Потому что выводы сделать нельзя, можно дать простор воображению.
Вот, к примеру, тот секретный агент, тот «Оренбургский». Чем дальше идет сюжет, тем интересней проследить роль «Оренбургского» в этом деле и его собственную судьбу вплоть до двадцатых годов, когда все перевернулось.
Так и вижу его золотозубую улыбку, его приветливость, его руку, приложенную к животу, а не к сердцу, как обычно пишется. Он живуч, этот «Оренбургский», так и вижу его сына, тоже, кстати, с золотыми зубами. Вот он в двадцатом вместе с моим отцом в Фергане.
…Город Скобелев. Подумать только – Скобелев! – для увековечения победы. Русский город Скобелев среди туземных кишлаков, среди святых мест с древними мечетями, с кладбищами и деревьями, увешанными ритуальными, почти языческими лоскутами.
Два слоя населения, которые смешались лишь по принуждению, которые не только были чужды друг другу, но и существовали по совершенно различным, непохожим законам.
Вы обратили внимание на то, какую особую роль в деле моего деда играет ложный донос?
Мулла Таджибай Иса Мухамедов или кто-то другой пишет донос на муллу Бердияра и на его учителя Кариева. Кому пишет? Он пишет русским, которых ненавидит, считает неверными, которых одновременно боится за силу и презирает за глупость.
Мой отец часто объяснял нам, домашним, а еще чаще гостям из Москвы, что нельзя переносить в Среднюю Азию представления об общественных отношениях, характерных для средней России. При всей забитости русского крестьянина, при всем его вековом бесправии и темноте он к семнадцатому году был на два-три века впереди дехканина узбекского.
Основная масса дехкан собственной земли не имела вообще либо имела ее так мало, что не могла обойтись без арендованной у бая. Виды аренды были разные, наиболее распространенными были «половинщики», по-узбекски – ширик. Ширик должен был все иметь свое: семена, тягловый скот, свою соху – омач и кетмень. Он получал только землю, но считался счастливчиком, ибо другие арендовали не только землю, но и лошадь или вола, брали у хозяина соху и кетмень.
Расплата происходила осенью и выглядела так: на ток (по-узбекски – хирман) первым являлся хозяин земли. Он разглядывал равные кучки зерна, проса, риса или хлопка и половину кучек по выбору увозил.
Потом приходил мулла – имам и забирал десятую часть оставшегося. Вслед за ним приходил мулла – учитель детей, ему тоже полагалось получить свое. Третьим являлся сартораш – цирульник…

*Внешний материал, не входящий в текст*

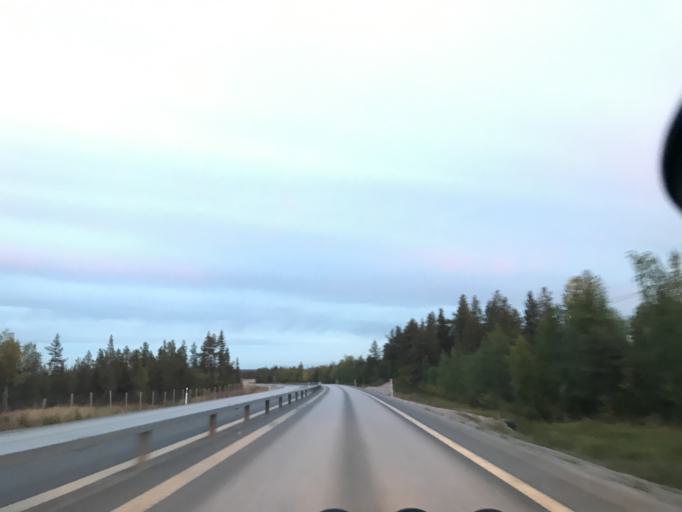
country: SE
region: Norrbotten
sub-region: Gallivare Kommun
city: Malmberget
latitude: 67.6622
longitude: 20.9953
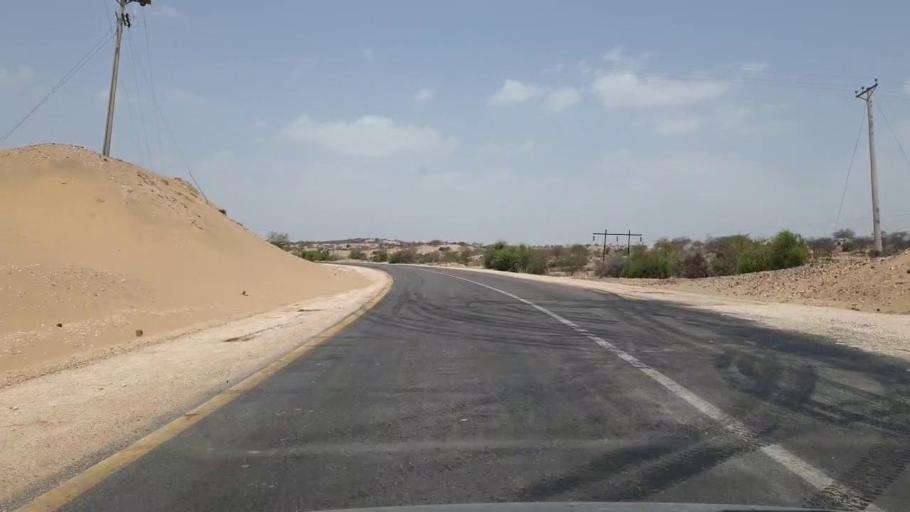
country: PK
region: Sindh
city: Mithi
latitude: 24.8399
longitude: 69.6675
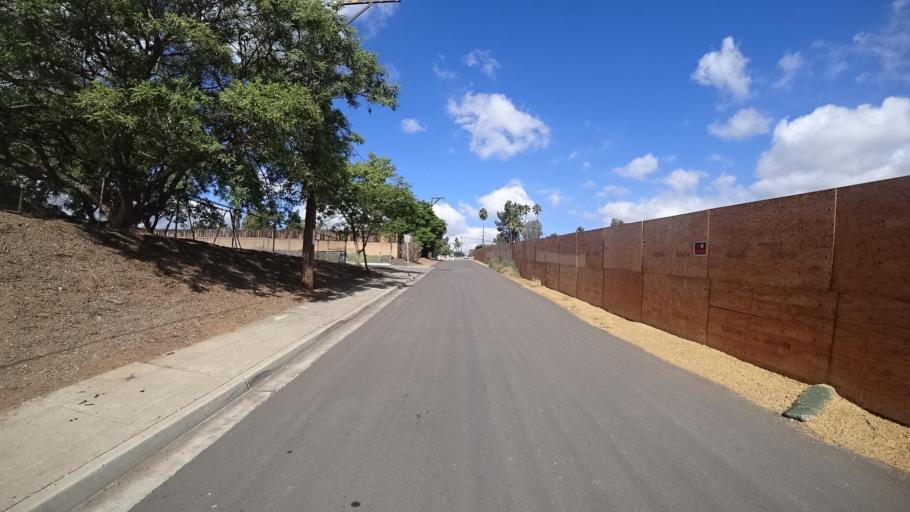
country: US
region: California
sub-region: San Diego County
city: Rancho San Diego
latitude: 32.7613
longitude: -116.9451
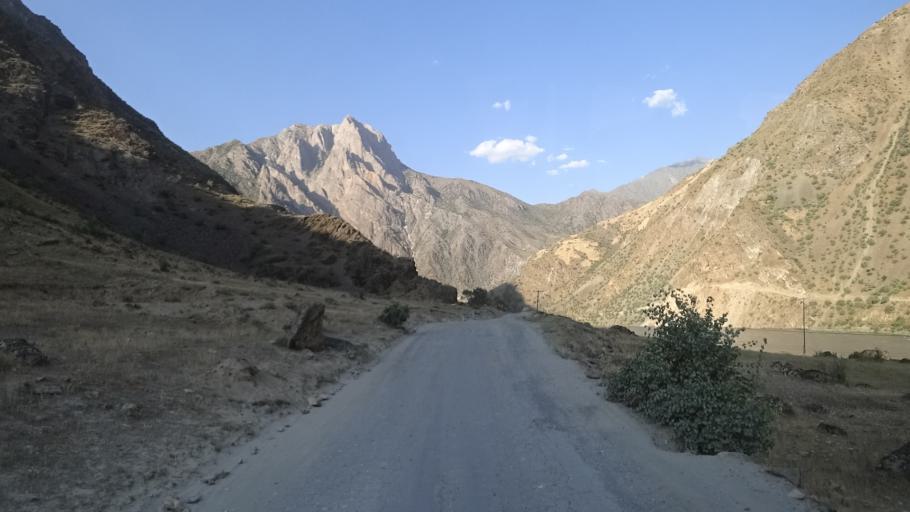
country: AF
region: Badakhshan
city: Maymay
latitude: 38.4801
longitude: 70.9746
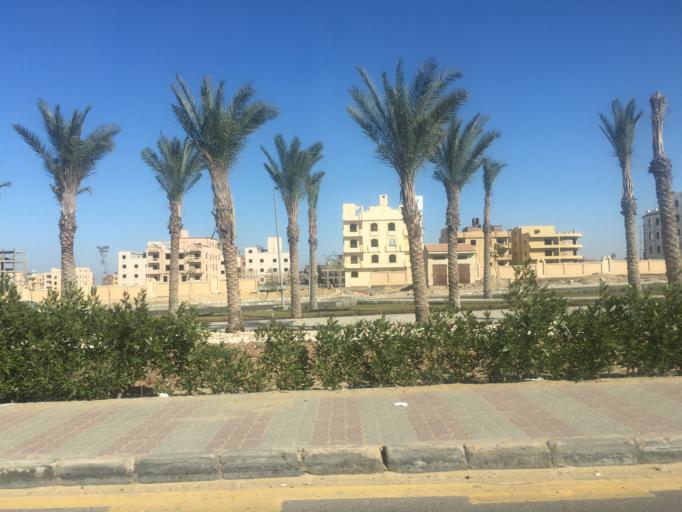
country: EG
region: Al Jizah
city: Awsim
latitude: 30.0144
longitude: 30.9771
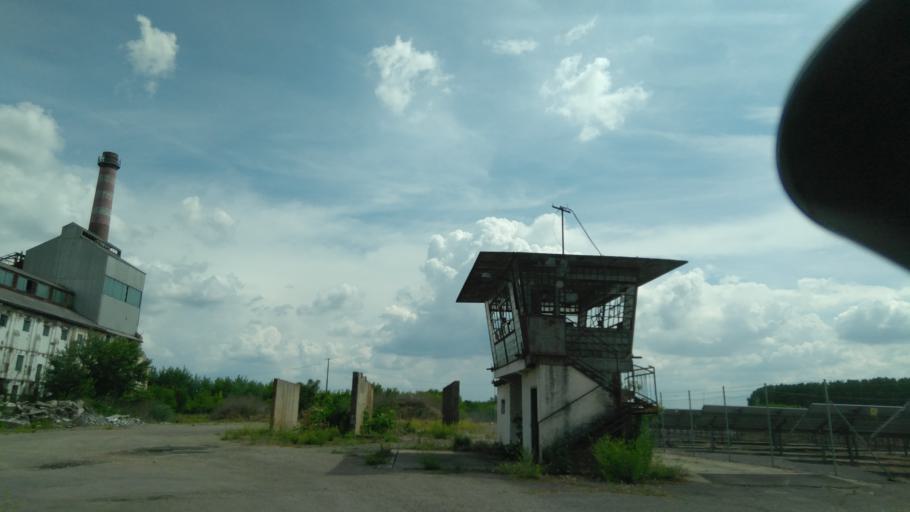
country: HU
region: Bekes
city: Mezohegyes
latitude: 46.3104
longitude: 20.8069
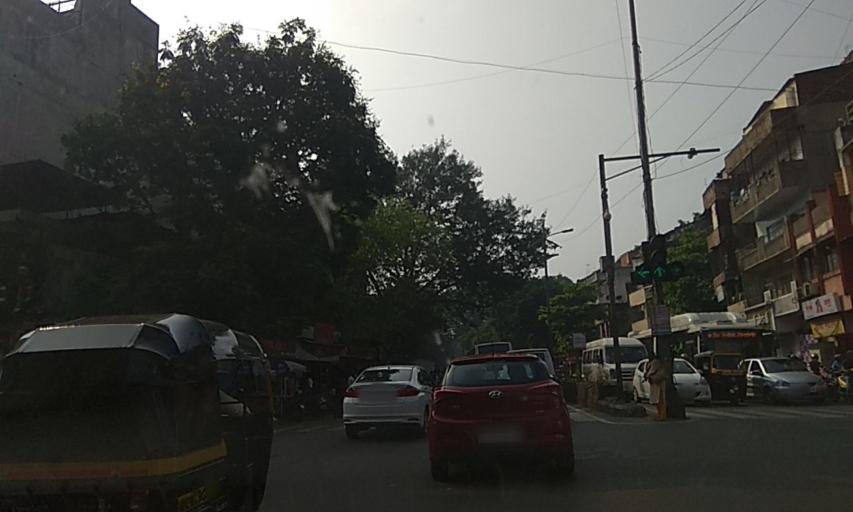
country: IN
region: Maharashtra
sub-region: Pune Division
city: Pune
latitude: 18.5097
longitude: 73.8435
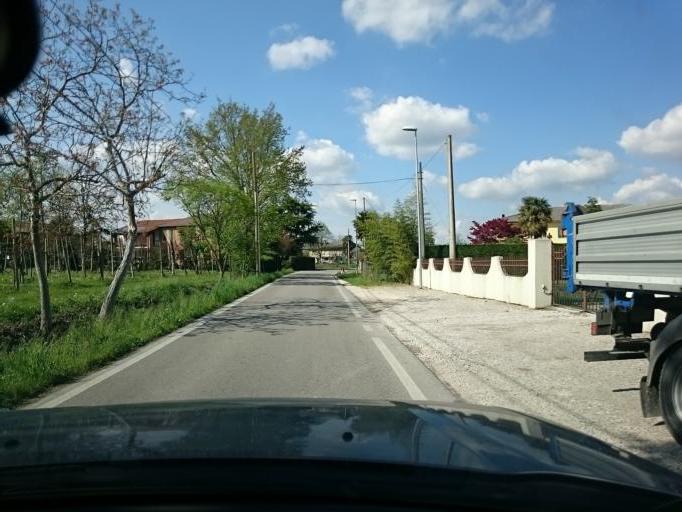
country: IT
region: Veneto
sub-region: Provincia di Padova
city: Pionca
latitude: 45.4581
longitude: 11.9758
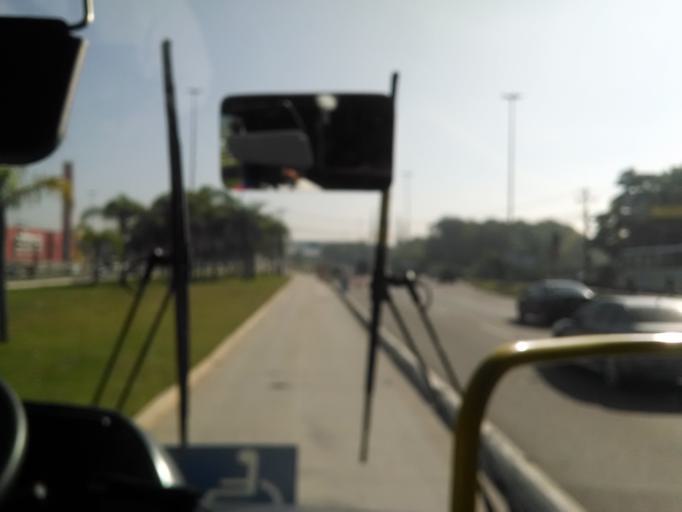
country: BR
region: Rio de Janeiro
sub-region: Rio De Janeiro
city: Rio de Janeiro
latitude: -22.9824
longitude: -43.3655
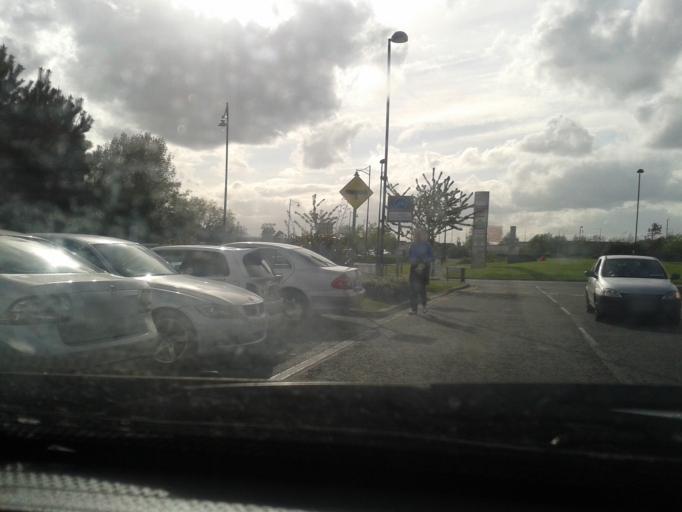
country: IE
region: Leinster
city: Ballymun
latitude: 53.4036
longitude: -6.2604
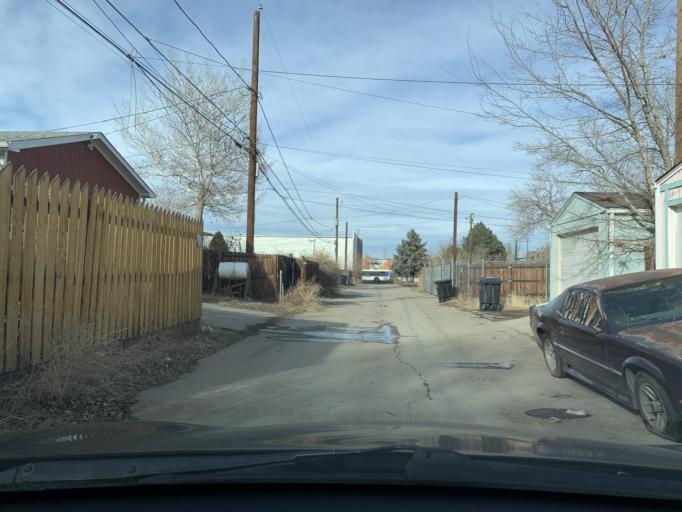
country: US
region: Colorado
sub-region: Jefferson County
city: Edgewater
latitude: 39.7394
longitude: -105.0304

Цирульник в наших краях был не столько брадобреем, сколько лекарем, «скорой помощью» и немного колдуном. Он «заговаривал» кровь и зубы, исцелял от змеиных укусов. Исцелял он и осла, и кобылу, и козу. Большой чин был сартораш! Он бывал еще штатным церемонимейстером на всех празднествах, он знал, кого куда посадить, кого как угостить. Это он отвечал за приготовление общественного кетмень-палова, плова, который готовится во время тоя, в казане, принадлежащем мечети. Этот общинный плов весьма романтичен и может считаться символом чего-то очень хорошего, но не в том сейчас суть. Не в том дело, что рис в том котле собирался в кучку кетменем, не в том, что дырки в рисе протыкают деревянным черенком, а в том, что и этот общинный плов наравне с богатеями должен выставить любой бедняк.
Цирульник, сартораш, получал свою долю, и это было последнее, что хозяин давал по справедливости. Дальше начиналось самое обидное, откровенный грабеж. На хирман являлся джаноби – волостной старшина, который по отношению к дехканам нечто вроде превосходительства. Волостной старшина носил бляху и жил не жалованием, а исключительно поборами. Никому и в голову не могло прийти, что ему можно не платить.
В сознании узбека тех лет структура империи выглядела так: я даю часть моего хлеба и мяса волостному, волостной – уездному, уездный губернатору, губернатор – генерал-губернатору, тот министрам, а министры – самому белому царю. Не о системе государственных налогов шла речь, а о бакшише, передаваемом из рук в руки. (Примерно те же мысли я слышал в кишлаках во времена Брежнева. Я не думал, что так все просто, но оказалось, что почти так.)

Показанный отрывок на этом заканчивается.